Para Mauro Veiga Fernandes, 56 anos, o trabalho presencial dos funcionários da USP, no Butantã, era a sua principal fonte de renda. Funcionário do Instituto de Pesquisas Energéticas e Nucleares (Ipen), Veiga Fernandes também é coordenador de um fretado que faz o trajeto entre Santos e a capital há 25 anos. “No início da pandemia, o meu maior medo era o transporte parar por falta de passageiros. Caso acabasse, não teríamos mais como juntar os clientes para recomeçar a linha de novo”, explica.

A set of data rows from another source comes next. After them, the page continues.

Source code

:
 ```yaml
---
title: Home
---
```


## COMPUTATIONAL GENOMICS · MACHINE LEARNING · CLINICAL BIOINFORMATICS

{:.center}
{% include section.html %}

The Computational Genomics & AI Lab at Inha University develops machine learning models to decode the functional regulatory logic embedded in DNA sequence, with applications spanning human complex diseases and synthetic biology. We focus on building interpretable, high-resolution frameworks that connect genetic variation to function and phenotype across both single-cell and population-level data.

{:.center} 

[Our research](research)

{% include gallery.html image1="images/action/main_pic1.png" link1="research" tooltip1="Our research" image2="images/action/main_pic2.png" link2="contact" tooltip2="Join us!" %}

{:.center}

Em março de 2020, a rota possuía 50 passageiros. A partir de abril, ela perdeu, em média, 4 passageiros por mês. Hoje, restam 15 clientes, sendo que 4 pagam o valor do serviço sem utilizá-lo, com medo de que a linha acabe e de modo a mantê-la. 

Foto: Freepik

 

A situação de Veiga Fernandes é delicada, uma vez que o funcionário público fretava seu veículo para uma empresa particular, que coletava parte do lucro ao final de todos os meses. “Antes, o dono da empresa falava que conseguia pagar o combustível e o salário dos motoristas. Um ano depois, ele disse que não poderia continuar mais, porque a rota estava gerando prejuízo financeiro”, ele diz. De acordo com o coordenador da linha, o valor arrecadado durante a pandemia totalizou menos que a metade de quando seu veículo transportava 50 passageiros.

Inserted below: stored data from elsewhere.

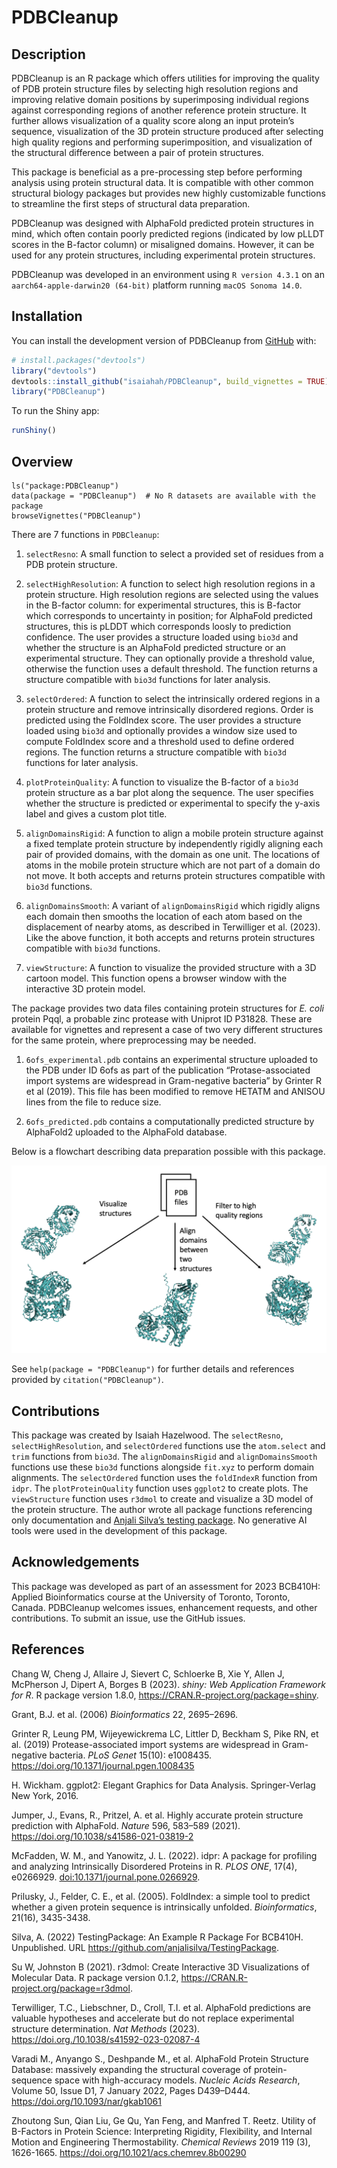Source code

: 
# PDBCleanup

## Description

PDBCleanup is an R package which offers utilities for improving the
quality of PDB protein structure files by selecting high resolution
regions and improving relative domain positions by superimposing
individual regions against corresponding regions of another reference
protein structure. It further allows visualization of a quality score
along an input protein’s sequence, visualization of the 3D protein
structure produced after selecting high quality regions and performing
superimposition, and visualization of the structural difference between
a pair of protein structures.

This package is beneficial as a pre-processing step before performing
analysis using protein structural data. It is compatible with other
common structural biology packages but provides new highly customizable
functions to streamline the first steps of structural data preparation.

PDBCleanup was designed with AlphaFold predicted protein structures in
mind, which often contain poorly predicted regions (indicated by low
pLLDT scores in the B-factor column) or misaligned domains. However, it
can be used for any protein structures, including experimental protein
structures.

PDBCleanup was developed in an environment using `R version 4.3.1` on an
`aarch64-apple-darwin20 (64-bit)` platform running `macOS Sonoma 14.0`.

## Installation

You can install the development version of PDBCleanup from
[GitHub](https://github.com/) with:

``` r
# install.packages("devtools")
library("devtools")
devtools::install_github("isaiahah/PDBCleanup", build_vignettes = TRUE)
library("PDBCleanup")
```

To run the Shiny app:

``` r
runShiny()
```

## Overview

    ls("package:PDBCleanup")
    data(package = "PDBCleanup")  # No R datasets are available with the package
    browseVignettes("PDBCleanup")

There are 7 functions in `PDBCleanup`:

1.  `selectResno`: A small function to select a provided set of residues
    from a PDB protein structure.

2.  `selectHighResolution`: A function to select high resolution regions
    in a protein structure. High resolution regions are selected using
    the values in the B-factor column: for experimental structures, this
    is B-factor which corresponds to uncertainty in position; for
    AlphaFold predicted structures, this is pLDDT which corresponds
    loosly to prediction confidence. The user provides a structure
    loaded using `bio3d` and whether the structure is an AlphaFold
    predicted structure or an experimental structure. They can
    optionally provide a threshold value, otherwise the function uses a
    default threshold. The function returns a structure compatible with
    `bio3d` functions for later analysis.

3.  `selectOrdered`: A function to select the intrinsically ordered
    regions in a protein structure and remove intrinsically disordered
    regions. Order is predicted using the FoldIndex score. The user
    provides a structure loaded using `bio3d` and optionally provides a
    window size used to compute FoldIndex score and a threshold used to
    define ordered regions. The function returns a structure compatible
    with `bio3d` functions for later analysis.

4.  `plotProteinQuality`: A function to visualize the B-factor of a
    `bio3d` protein structure as a bar plot along the sequence. The user
    specifies whether the structure is predicted or experimental to
    specify the y-axis label and gives a custom plot title.

5.  `alignDomainsRigid`: A function to align a mobile protein structure
    against a fixed template protein structure by independently rigidly
    aligning each pair of provided domains, with the domain as one unit.
    The locations of atoms in the mobile protein structure which are not
    part of a domain do not move. It both accepts and returns protein
    structures compatible with `bio3d` functions.

6.  `alignDomainsSmooth`: A variant of `alignDomainsRigid` which rigidly
    aligns each domain then smooths the location of each atom based on
    the displacement of nearby atoms, as described in Terwilliger et
    al. (2023). Like the above function, it both accepts and returns
    protein structures compatible with `bio3d` functions.

7.  `viewStructure`: A function to visualize the provided structure with
    a 3D cartoon model. This function opens a browser window with the
    interactive 3D protein model.

The package provides two data files containing protein structures for
*E. coli* protein Pqql, a probable zinc protease with Uniprot ID P31828.
These are available for vignettes and represent a case of two very
different structures for the same protein, where preprocessing may be
needed.

1.  `6ofs_experimental.pdb` contains an experimental structure uploaded
    to the PDB under ID 6ofs as part of the publication
    “Protase-associated import systems are widespread in Gram-negative
    bacteria” by Grinter R et al (2019). This file has been modified to
    remove HETATM and ANISOU lines from the file to reduce size.

2.  `6ofs_predicted.pdb` contains a computationally predicted structure
    by AlphaFold2 uploaded to the AlphaFold database.

Below is a flowchart describing data preparation possible with this
package.

![](./inst/extdata/USAGES.png)

See `help(package = "PDBCleanup")` for further details and references
provided by `citation("PDBCleanup")`.

## Contributions

This package was created by Isaiah Hazelwood. The `selectResno`,
`selectHighResolution`, and `selectOrdered` functions use the
`atom.select` and `trim` functions from `bio3d`. The `alignDomainsRigid`
and `alignDomainsSmooth` functions use these `bio3d` functions alongside
`fit.xyz` to perform domain alignments. The `selectOrdered` function
uses the `foldIndexR` function from `idpr`. The `plotProteinQuality`
function uses `ggplot2` to create plots. The `viewStructure` function
uses `r3dmol` to create and visualize a 3D model of the protein
structure. The author wrote all package functions referencing only
documentation and [Anjali Silva’s testing
package](https://github.com/anjalisilva/TestingPackage/tree/master). No
generative AI tools were used in the development of this package.

## Acknowledgements

This package was developed as part of an assessment for 2023 BCB410H:
Applied Bioinformatics course at the University of Toronto, Toronto,
Canada. PDBCleanup welcomes issues, enhancement requests, and other
contributions. To submit an issue, use the GitHub issues.

## References

Chang W, Cheng J, Allaire J, Sievert C, Schloerke B, Xie Y, Allen J,
McPherson J, Dipert A, Borges B (2023). *shiny: Web Application
Framework for R*. R package version 1.8.0,
<https://CRAN.R-project.org/package=shiny>.

Grant, B.J. et al. (2006) *Bioinformatics* 22, 2695–2696.

Grinter R, Leung PM, Wijeyewickrema LC, Littler D, Beckham S, Pike RN,
et al. (2019) Protease-associated import systems are widespread in
Gram-negative bacteria. *PLoS Genet* 15(10): e1008435.
<https://doi.org/10.1371/journal.pgen.1008435>

H. Wickham. ggplot2: Elegant Graphics for Data Analysis. Springer-Verlag
New York, 2016.

Jumper, J., Evans, R., Pritzel, A. et al. Highly accurate protein
structure prediction with AlphaFold. *Nature* 596, 583–589 (2021).
<https://doi.org/10.1038/s41586-021-03819-2>

McFadden, W. M., and Yanowitz, J. L. (2022). idpr: A package for
profiling and analyzing Intrinsically Disordered Proteins in R. *PLOS
ONE*, 17(4), e0266929. <doi:10.1371/journal.pone.0266929>.

Prilusky, J., Felder, C. E., et al. (2005). FoldIndex: a simple tool to
predict whether a given protein sequence is intrinsically unfolded.
*Bioinformatics*, 21(16), 3435-3438.

Silva, A. (2022) TestingPackage: An Example R Package For BCB410H.
Unpublished. URL <https://github.com/anjalisilva/TestingPackage>.

Su W, Johnston B (2021). r3dmol: Create Interactive 3D Visualizations of
Molecular Data. R package version 0.1.2,
<https://CRAN.R-project.org/package=r3dmol>.

Terwilliger, T.C., Liebschner, D., Croll, T.I. et al. AlphaFold
predictions are valuable hypotheses and accelerate but do not replace
experimental structure determination. *Nat Methods* (2023).
<https://doi.org./10.1038/s41592-023-02087-4>

Varadi M., Anyango S., Deshpande M., et al. AlphaFold Protein Structure
Database: massively expanding the structural coverage of
protein-sequence space with high-accuracy models. *Nucleic Acids
Research*, Volume 50, Issue D1, 7 January 2022, Pages D439–D444.
<https://doi.org/10.1093/nar/gkab1061>

Zhoutong Sun, Qian Liu, Ge Qu, Yan Feng, and Manfred T. Reetz. Utility
of B-Factors in Protein Science: Interpreting Rigidity, Flexibility, and
Internal Motion and Engineering Thermostability. *Chemical Reviews* 2019
119 (3), 1626-1665. <https://doi.org/10.1021/acs.chemrev.8b00290>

Como alternativa, em novembro de 2020, Mauro se juntou a outra empresa de transportes em Santos. Entretanto, a partir do aumento de casos de covid-19 em janeiro, a situação piorou, e as despesas aumentaram. “Estou realizando a rota com um micro-ônibus, mas com uma baixa demanda para a capital.”

Segundo Mauro, a preocupação maior da empresa não é a falta de estudantes da USP, uma vez que seu retorno presencial ocorrerá apenas no próximo ano, se possível. “Nossa preocupação é a presença dos funcionários da Universidade e os passageiros avulsos, por isso, estamos torcendo para a vacinação avançar”, ele fala.

Caso a rota deixe de existir, o coordenador salienta que é praticamente impossível recriá-la em um segundo momento, pois o valor de fretamento é muito elevado e exigiria um grande número de passageiros para abranger o investimento. Ele explica que o retorno presencial de todos os funcionários não ocorrerá no mesmo momento. 

“Para atender a região litorânea, meu fretado foi praticamente o único que restou. Um colega meu, que fazia uma rota a partir de São Vicente, precisou fechá-la. Quem saiu prejudicado foram os donos de empresas e motoristas”, finaliza Veiga Fernandes.